#### Provided entries ####

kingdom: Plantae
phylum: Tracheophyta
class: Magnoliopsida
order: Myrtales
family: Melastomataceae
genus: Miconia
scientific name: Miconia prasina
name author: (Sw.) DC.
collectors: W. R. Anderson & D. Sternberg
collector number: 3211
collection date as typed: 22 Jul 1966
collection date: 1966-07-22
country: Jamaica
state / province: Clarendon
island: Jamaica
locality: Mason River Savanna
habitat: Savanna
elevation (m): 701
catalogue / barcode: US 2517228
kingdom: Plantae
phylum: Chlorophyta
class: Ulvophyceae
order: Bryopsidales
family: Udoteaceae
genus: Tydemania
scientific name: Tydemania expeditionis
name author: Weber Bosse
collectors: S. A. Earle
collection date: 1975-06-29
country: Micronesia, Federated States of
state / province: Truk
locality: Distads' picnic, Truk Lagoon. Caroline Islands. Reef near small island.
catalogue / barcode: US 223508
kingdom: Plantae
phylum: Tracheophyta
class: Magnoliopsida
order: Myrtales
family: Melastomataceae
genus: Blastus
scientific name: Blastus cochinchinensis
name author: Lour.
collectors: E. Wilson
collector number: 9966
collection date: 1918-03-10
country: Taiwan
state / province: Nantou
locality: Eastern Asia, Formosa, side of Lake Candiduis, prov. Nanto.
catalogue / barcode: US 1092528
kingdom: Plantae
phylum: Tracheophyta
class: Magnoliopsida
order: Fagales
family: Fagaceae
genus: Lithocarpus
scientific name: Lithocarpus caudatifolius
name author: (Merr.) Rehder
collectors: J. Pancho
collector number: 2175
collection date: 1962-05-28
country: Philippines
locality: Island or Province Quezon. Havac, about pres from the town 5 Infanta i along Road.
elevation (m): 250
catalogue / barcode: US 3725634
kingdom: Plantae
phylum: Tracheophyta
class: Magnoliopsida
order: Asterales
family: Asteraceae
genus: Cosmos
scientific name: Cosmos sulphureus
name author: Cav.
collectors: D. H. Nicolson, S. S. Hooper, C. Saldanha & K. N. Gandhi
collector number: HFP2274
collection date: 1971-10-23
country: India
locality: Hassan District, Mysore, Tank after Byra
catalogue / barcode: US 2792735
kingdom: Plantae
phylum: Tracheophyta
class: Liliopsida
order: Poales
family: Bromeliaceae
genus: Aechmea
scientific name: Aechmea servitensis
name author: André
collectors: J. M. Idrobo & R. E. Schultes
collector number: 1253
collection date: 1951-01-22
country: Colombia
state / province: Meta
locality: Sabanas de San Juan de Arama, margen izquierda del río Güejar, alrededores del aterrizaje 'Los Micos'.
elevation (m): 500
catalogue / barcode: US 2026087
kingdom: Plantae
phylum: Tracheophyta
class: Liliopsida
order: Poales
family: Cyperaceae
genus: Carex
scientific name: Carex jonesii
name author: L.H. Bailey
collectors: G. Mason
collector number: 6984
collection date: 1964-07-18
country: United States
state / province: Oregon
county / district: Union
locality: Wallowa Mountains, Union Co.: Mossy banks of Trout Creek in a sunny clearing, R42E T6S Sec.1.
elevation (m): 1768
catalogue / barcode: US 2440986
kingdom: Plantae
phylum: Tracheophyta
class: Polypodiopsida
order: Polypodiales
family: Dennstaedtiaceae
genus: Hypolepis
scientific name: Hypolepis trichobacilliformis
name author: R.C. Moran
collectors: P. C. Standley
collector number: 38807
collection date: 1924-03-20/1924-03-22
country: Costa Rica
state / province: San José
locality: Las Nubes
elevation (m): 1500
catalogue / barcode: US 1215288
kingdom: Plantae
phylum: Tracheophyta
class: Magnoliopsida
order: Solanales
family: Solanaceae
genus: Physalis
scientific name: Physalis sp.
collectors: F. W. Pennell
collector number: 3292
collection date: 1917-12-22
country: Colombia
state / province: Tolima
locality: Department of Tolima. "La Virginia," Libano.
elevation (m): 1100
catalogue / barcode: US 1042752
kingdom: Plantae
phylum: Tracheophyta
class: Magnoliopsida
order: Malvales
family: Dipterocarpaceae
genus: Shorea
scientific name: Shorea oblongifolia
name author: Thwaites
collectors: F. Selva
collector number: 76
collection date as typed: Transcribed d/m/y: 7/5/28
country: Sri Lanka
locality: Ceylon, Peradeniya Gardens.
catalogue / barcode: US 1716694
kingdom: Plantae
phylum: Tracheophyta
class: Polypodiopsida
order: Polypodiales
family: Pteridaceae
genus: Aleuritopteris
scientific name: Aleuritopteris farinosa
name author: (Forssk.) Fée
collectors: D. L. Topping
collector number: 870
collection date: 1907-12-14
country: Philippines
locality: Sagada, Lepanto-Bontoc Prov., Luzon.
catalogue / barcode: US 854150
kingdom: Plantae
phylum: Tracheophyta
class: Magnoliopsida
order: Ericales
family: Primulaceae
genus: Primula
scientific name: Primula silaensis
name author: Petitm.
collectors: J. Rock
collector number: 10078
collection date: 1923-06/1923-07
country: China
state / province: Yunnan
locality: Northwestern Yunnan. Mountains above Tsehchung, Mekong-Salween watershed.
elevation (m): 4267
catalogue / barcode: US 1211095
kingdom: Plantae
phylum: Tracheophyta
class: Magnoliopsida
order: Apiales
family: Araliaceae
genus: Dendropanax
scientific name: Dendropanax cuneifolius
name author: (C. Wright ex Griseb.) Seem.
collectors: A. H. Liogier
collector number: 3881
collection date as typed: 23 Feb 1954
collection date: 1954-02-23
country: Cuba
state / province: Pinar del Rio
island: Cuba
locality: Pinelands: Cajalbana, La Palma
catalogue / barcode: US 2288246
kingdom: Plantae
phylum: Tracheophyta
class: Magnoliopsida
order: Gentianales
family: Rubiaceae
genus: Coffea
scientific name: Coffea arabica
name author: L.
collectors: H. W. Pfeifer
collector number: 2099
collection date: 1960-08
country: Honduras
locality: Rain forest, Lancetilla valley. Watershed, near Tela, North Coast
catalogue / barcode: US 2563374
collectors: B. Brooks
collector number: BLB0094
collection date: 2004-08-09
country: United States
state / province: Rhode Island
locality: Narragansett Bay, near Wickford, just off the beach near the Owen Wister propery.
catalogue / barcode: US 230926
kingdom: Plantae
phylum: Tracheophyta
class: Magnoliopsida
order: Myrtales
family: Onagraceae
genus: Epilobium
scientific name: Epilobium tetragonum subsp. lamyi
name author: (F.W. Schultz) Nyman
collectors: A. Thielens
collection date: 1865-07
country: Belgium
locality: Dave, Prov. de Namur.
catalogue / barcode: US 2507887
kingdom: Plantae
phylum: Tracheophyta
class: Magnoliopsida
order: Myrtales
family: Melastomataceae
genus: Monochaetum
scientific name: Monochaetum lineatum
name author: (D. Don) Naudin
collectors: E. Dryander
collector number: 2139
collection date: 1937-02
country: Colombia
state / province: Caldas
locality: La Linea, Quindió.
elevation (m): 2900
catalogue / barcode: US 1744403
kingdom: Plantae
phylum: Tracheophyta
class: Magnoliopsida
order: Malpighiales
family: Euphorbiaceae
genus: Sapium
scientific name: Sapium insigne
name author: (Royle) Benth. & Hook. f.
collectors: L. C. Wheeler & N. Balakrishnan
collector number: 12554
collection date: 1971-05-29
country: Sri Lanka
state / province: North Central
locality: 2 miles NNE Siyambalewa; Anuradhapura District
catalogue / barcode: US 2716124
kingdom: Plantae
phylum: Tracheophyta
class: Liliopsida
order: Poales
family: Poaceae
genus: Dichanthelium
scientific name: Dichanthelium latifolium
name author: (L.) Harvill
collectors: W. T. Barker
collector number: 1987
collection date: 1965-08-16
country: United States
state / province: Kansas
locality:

####

Copy word for word every line from the first one down to and including the line with "scientific name: Lithocarpus caudatifolius".

kingdom: Plantae
phylum: Tracheophyta
class: Magnoliopsida
order: Myrtales
family: Melastomataceae
genus: Miconia
scientific name: Miconia prasina
name author: (Sw.) DC.
collectors: W. R. Anderson & D. Sternberg
collector number: 3211
collection date as typed: 22 Jul 1966
collection date: 1966-07-22
country: Jamaica
state / province: Clarendon
island: Jamaica
locality: Mason River Savanna
habitat: Savanna
elevation (m): 701
catalogue / barcode: US 2517228
kingdom: Plantae
phylum: Chlorophyta
class: Ulvophyceae
order: Bryopsidales
family: Udoteaceae
genus: Tydemania
scientific name: Tydemania expeditionis
name author: Weber Bosse
collectors: S. A. Earle
collection date: 1975-06-29
country: Micronesia, Federated States of
state / province: Truk
locality: Distads' picnic, Truk Lagoon. Caroline Islands. Reef near small island.
catalogue / barcode: US 223508
kingdom: Plantae
phylum: Tracheophyta
class: Magnoliopsida
order: Myrtales
family: Melastomataceae
genus: Blastus
scientific name: Blastus cochinchinensis
name author: Lour.
collectors: E. Wilson
collector number: 9966
collection date: 1918-03-10
country: Taiwan
state / province: Nantou
locality: Eastern Asia, Formosa, side of Lake Candiduis, prov. Nanto.
catalogue / barcode: US 1092528
kingdom: Plantae
phylum: Tracheophyta
class: Magnoliopsida
order: Fagales
family: Fagaceae
genus: Lithocarpus
scientific name: Lithocarpus caudatifolius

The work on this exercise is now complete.